Saved entries
┄┄┄┄┄┄
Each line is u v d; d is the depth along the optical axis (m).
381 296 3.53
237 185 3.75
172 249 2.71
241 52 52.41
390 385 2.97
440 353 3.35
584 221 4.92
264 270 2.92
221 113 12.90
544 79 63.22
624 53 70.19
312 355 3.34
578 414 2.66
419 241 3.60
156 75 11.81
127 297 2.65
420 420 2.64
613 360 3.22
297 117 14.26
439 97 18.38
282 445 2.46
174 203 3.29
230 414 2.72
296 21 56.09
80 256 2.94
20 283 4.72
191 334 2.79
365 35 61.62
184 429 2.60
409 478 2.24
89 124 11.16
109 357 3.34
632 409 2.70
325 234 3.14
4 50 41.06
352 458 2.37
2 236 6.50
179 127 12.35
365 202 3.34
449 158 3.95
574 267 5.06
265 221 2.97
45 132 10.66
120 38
┄┄┄┄┄┄
_EXERCISE DETAILS_:
Using the data above, output each line exactly.

_EXPECTED ANSWER_:
Each line is u v d; d is the depth along the optical axis (m).
381 296 3.53
237 185 3.75
172 249 2.71
241 52 52.41
390 385 2.97
440 353 3.35
584 221 4.92
264 270 2.92
221 113 12.90
544 79 63.22
624 53 70.19
312 355 3.34
578 414 2.66
419 241 3.60
156 75 11.81
127 297 2.65
420 420 2.64
613 360 3.22
297 117 14.26
439 97 18.38
282 445 2.46
174 203 3.29
230 414 2.72
296 21 56.09
80 256 2.94
20 283 4.72
191 334 2.79
365 35 61.62
184 429 2.60
409 478 2.24
89 124 11.16
109 357 3.34
632 409 2.70
325 234 3.14
4 50 41.06
352 458 2.37
2 236 6.50
179 127 12.35
365 202 3.34
449 158 3.95
574 267 5.06
265 221 2.97
45 132 10.66
120 38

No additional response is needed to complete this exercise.